> **TAREFAS DO EXERCÍCIO**:
1. Responda, com base no texto sobre a revolta no Irã:
(a) Segundo Hooman Majd, que revolução não é a que estamos acompanhando?
(b) Em que jornal Anne Applebaum publica a coluna mencionada?
(c) Por quanto tempo a república persa se aguentou de pé?
2. Transcreva um trecho do texto sobre a revolta no Irã: comece nas palavras "Já ninguém contestava" e pare logo depois de "BlackBerrys na região.".

> **TEXTO DO EXERCÍCIO**:
((

Mas não à Revolução Islâmica. Seus dissidentes mais graduados (Mir Hossein Mousavi, o candidato presidencial derrotado, os aiatolás Rafsanjani e Montazeri) são reformistas, querem apenas "modernizar" o regime tirá-lo das trevas fundamentalistas sem, no entanto, ceder às pressões internas e externas para transformar o Irã num Estado secular. Os xiitas acreditam na "renovação" do islamismo, os sunitas, não.
Já ninguém contestava a força preponderante das novas tecnologias (celulares inteligentes, blogs, microblogs, redes de relacionamento) na atual revolta no Irã, quando o jornalista e tradutor Hooman Majd, estudioso dos "paradoxos da modernidade iraniana", puxou a brasa para outra sardinha. "Não é a revolução do Twitter que estamos acompanhando", declarou numa entrevista à Salon, enriquecendo sua observação com dados curiosos sobre as deficiências da internet no país, o limitado número de iranianos conectados à rede e a inexistência de BlackBerrys na região.
Pronto, e lá fui eu atrás de outras fontes e outras forças preponderantes.
São as mulheres, apontou, em sua coluna no Washington Post, a comentarista Anne Applebaum, ainda sob o impacto da morte estúpida de Neda. Não tem Obama, nem Twitter, atrás dos protestos, o que há, mesmo, são anos de luta semiclandestina contra o obscurantismo ideológico da República Islâmica protagonizada, com destaque, pelas mulheres, as maiores vítimas do fundamentalismo religioso. Fechei com o jihad de batom, sem chador, nem burca.
Está fazendo 100 anos que o despótico Muhammad Ali Shah, monarca persa da dinastia Qajar, foi deposto por um exército de mujahedins secularistas. A tenra república persa, minada por saudosistas do antigo regime e pela inabilidade e incompetência de seus líderes, só se aguentou de pé dois anos, mas a vitória dos mujahedins ensinou (ou deveria ter ensinado) ao mundo uma lição: o fiel das crises políticas no Irã sempre foram suas forças de segurança e as manifestações de insegurança de seus potentados.

))

> **DADOS FORNECIDOS**:
((

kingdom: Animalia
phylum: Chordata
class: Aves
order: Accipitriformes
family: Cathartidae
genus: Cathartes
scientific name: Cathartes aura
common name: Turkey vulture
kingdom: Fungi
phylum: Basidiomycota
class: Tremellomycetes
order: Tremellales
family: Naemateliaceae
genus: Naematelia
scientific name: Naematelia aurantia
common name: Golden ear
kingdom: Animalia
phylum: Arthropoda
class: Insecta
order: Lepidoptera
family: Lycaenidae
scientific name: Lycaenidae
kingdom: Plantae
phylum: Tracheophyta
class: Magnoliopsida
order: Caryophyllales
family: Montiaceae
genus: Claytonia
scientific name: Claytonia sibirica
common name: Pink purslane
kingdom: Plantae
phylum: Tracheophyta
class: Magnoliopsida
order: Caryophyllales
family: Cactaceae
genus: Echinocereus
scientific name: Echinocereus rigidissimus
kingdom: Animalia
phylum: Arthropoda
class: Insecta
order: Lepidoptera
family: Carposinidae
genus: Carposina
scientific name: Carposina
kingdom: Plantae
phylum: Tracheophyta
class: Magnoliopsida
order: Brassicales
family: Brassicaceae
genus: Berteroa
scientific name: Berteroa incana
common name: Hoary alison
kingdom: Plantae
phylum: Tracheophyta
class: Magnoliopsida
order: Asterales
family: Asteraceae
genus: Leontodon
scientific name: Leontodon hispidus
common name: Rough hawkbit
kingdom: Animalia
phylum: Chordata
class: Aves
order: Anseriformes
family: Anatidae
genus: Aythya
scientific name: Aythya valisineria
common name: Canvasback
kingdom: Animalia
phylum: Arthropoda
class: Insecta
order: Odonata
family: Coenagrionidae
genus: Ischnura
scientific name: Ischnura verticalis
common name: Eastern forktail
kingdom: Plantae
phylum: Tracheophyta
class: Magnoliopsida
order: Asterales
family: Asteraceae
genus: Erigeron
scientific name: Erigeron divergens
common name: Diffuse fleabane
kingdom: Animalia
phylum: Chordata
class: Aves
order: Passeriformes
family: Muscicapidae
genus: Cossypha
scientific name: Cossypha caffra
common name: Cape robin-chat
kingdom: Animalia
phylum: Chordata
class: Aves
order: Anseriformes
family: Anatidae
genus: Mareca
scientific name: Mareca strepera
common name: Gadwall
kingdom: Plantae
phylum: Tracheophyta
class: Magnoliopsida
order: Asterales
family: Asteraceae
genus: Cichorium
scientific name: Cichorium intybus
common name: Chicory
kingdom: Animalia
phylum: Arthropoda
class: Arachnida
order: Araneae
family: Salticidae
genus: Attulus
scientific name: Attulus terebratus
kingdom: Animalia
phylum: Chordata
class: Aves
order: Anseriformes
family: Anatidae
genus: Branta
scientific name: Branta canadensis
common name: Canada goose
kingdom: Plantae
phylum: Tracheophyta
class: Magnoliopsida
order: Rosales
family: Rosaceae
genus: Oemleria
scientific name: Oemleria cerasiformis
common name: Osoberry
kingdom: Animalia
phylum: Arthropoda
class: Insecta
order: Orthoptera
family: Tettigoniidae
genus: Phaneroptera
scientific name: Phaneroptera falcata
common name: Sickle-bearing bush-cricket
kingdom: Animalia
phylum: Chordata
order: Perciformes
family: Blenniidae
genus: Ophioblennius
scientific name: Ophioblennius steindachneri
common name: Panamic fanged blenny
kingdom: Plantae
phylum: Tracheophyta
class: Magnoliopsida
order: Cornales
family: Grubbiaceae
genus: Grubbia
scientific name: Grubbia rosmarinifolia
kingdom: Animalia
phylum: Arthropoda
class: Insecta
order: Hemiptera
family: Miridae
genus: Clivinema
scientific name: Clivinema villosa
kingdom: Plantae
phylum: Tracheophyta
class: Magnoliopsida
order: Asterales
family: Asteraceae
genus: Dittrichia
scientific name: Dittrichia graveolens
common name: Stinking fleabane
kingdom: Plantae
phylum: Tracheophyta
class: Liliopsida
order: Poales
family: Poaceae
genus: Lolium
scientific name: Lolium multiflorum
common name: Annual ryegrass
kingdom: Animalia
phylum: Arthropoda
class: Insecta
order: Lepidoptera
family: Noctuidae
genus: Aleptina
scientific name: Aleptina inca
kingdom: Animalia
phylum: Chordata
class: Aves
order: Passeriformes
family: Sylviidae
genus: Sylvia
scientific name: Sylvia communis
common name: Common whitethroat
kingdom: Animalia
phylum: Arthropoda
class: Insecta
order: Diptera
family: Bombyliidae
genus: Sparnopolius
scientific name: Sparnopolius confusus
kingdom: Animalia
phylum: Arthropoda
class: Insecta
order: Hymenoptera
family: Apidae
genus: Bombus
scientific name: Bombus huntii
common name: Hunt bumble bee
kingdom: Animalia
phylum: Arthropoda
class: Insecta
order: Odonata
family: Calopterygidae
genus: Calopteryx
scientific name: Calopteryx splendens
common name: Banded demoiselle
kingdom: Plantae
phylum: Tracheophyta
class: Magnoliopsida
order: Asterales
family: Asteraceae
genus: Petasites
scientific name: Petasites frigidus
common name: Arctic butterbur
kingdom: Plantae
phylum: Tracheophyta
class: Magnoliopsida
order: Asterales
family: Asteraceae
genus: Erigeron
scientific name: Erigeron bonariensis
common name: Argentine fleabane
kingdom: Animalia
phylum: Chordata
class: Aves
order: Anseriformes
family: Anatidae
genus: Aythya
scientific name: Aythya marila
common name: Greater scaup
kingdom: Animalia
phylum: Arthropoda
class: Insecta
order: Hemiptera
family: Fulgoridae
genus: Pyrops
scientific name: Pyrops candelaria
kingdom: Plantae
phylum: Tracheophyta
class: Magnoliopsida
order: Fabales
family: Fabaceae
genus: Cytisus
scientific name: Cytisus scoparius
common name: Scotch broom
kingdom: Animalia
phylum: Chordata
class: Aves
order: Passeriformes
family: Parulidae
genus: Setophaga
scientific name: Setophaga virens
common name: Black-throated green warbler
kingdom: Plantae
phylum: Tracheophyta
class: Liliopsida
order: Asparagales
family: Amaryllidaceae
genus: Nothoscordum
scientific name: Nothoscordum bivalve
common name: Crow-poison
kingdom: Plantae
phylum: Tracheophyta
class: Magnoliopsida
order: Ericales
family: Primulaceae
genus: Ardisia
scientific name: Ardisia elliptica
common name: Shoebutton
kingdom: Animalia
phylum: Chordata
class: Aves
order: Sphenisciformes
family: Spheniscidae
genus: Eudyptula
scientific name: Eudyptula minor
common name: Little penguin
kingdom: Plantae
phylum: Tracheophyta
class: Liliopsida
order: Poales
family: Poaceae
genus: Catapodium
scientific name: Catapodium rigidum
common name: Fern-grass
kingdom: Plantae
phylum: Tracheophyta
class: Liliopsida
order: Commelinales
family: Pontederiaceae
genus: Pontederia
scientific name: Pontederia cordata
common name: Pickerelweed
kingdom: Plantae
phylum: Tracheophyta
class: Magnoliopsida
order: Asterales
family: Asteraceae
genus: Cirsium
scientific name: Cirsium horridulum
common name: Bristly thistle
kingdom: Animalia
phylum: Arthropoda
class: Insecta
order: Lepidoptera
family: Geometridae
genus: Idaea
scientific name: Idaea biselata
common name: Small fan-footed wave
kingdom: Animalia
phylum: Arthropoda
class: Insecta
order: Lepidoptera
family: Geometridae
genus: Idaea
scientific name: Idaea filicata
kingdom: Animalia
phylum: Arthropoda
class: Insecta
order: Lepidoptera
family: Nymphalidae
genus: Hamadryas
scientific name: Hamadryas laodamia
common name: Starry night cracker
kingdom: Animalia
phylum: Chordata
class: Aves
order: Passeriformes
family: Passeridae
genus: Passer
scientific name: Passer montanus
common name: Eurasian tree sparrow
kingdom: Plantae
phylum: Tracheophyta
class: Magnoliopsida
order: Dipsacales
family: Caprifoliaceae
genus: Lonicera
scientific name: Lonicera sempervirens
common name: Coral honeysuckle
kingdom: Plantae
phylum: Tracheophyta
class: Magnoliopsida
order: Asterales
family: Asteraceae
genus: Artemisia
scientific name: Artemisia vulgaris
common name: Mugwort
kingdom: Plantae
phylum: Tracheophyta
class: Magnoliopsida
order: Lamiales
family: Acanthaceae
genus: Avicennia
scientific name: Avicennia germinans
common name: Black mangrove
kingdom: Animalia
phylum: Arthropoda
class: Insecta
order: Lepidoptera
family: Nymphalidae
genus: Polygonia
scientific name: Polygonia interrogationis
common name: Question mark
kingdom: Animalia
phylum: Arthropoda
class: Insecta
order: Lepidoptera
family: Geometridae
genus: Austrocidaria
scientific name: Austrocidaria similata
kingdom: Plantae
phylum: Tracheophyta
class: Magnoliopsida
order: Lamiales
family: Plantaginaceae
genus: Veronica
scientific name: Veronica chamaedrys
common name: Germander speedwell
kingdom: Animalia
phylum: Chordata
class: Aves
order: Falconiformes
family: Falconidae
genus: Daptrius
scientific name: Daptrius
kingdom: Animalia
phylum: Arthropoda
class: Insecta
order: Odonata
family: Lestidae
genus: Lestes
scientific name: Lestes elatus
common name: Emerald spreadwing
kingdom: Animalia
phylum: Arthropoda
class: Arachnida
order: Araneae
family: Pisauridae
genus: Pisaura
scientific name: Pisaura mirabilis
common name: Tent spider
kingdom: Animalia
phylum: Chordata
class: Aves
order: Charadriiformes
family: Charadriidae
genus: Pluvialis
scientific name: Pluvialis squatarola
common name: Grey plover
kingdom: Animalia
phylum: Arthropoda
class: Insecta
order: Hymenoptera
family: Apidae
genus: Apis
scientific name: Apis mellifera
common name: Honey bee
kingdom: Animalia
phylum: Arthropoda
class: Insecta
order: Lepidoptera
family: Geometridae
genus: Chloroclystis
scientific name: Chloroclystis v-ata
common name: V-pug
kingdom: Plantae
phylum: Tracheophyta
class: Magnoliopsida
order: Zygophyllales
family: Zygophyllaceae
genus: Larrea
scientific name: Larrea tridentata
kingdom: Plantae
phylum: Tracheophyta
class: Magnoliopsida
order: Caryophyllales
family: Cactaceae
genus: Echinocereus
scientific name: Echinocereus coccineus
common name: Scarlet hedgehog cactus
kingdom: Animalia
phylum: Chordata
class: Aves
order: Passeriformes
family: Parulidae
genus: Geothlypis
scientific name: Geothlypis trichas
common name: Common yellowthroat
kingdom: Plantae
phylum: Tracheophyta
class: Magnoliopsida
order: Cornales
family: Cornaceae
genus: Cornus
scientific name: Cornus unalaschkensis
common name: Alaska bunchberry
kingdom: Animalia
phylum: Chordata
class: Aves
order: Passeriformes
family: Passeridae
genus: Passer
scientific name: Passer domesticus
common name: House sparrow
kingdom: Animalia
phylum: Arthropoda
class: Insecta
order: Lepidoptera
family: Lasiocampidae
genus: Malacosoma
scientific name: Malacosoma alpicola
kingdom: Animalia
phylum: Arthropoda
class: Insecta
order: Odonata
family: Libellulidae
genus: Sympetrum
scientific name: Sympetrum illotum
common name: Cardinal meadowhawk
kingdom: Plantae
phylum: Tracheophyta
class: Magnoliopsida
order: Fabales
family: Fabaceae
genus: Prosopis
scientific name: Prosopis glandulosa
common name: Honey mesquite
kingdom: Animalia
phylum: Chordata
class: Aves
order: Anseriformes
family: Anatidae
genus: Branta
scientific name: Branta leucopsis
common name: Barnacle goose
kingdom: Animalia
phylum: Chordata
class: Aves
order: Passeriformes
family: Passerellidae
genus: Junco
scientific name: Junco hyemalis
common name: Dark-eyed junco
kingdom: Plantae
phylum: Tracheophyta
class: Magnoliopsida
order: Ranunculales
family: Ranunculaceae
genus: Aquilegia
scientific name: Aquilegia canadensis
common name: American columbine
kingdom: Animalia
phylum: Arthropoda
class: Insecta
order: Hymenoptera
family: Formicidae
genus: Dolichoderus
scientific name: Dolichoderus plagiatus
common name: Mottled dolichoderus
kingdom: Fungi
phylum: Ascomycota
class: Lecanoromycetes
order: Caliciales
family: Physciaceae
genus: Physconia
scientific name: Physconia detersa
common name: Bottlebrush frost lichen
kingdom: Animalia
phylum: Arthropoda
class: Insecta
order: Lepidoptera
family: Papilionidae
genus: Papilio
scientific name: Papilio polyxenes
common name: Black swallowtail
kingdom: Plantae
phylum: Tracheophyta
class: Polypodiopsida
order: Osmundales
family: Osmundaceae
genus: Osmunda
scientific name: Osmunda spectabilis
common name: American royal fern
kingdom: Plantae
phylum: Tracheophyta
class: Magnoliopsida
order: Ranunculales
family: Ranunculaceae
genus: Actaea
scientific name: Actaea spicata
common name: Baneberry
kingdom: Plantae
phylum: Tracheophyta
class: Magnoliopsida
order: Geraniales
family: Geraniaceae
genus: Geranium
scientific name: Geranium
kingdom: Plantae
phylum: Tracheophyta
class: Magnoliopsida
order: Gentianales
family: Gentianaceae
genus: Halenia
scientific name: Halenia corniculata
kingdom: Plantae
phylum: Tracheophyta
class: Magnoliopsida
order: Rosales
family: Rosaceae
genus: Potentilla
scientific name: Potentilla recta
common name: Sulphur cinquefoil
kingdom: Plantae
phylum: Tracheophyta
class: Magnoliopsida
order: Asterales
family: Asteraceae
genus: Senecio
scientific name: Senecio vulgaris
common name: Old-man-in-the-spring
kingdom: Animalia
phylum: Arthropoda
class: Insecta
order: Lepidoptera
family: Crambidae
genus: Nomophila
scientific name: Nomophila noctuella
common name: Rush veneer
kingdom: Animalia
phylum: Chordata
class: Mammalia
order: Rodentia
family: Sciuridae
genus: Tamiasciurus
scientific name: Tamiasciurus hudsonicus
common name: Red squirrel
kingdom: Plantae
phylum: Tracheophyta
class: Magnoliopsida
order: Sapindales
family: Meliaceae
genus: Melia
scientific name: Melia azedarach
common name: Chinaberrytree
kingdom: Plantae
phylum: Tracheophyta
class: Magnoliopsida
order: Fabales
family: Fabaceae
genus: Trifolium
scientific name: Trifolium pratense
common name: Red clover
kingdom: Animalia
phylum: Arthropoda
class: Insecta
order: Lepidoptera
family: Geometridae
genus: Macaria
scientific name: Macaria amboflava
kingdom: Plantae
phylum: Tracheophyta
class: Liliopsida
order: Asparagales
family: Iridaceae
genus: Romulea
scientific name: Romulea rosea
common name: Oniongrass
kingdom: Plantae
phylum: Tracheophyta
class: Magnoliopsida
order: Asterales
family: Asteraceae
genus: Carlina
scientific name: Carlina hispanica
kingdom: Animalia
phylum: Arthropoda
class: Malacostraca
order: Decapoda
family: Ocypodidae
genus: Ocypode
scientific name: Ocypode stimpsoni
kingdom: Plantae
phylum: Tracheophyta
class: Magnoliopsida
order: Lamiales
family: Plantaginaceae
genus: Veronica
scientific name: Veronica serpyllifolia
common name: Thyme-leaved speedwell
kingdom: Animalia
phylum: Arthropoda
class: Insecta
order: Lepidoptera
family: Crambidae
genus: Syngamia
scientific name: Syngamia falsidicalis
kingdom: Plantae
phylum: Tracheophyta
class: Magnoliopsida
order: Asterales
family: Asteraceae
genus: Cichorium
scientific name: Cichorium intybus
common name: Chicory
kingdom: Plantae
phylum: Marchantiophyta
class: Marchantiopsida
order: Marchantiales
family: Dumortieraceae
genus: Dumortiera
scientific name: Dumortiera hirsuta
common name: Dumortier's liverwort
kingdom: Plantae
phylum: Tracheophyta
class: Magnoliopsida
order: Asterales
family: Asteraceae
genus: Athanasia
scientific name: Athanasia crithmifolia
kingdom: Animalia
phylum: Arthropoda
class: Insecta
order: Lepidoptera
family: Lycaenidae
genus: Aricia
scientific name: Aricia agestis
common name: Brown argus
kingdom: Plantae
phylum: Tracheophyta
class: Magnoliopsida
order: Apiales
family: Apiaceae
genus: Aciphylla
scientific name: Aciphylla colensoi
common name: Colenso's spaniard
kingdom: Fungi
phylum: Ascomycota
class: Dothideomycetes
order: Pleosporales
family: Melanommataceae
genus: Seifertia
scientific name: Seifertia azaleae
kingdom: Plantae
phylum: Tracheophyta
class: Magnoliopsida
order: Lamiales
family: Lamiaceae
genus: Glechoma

))

> **CONJUNTO DE RESPOSTAS**:
1.
(a) A revolução do Twitter.
(b) No Washington Post.
(c) Dois anos.

2.
Já ninguém contestava a força preponderante das novas tecnologias (celulares inteligentes, blogs, microblogs, redes de relacionamento) na atual revolta no Irã, quando o jornalista e tradutor Hooman Majd, estudioso dos "paradoxos da modernidade iraniana", puxou a brasa para outra sardinha. "Não é a revolução do Twitter que estamos acompanhando", declarou numa entrevista à Salon, enriquecendo sua observação com dados curiosos sobre as deficiências da internet no país, o limitado número de iranianos conectados à rede e a inexistência de BlackBerrys na região.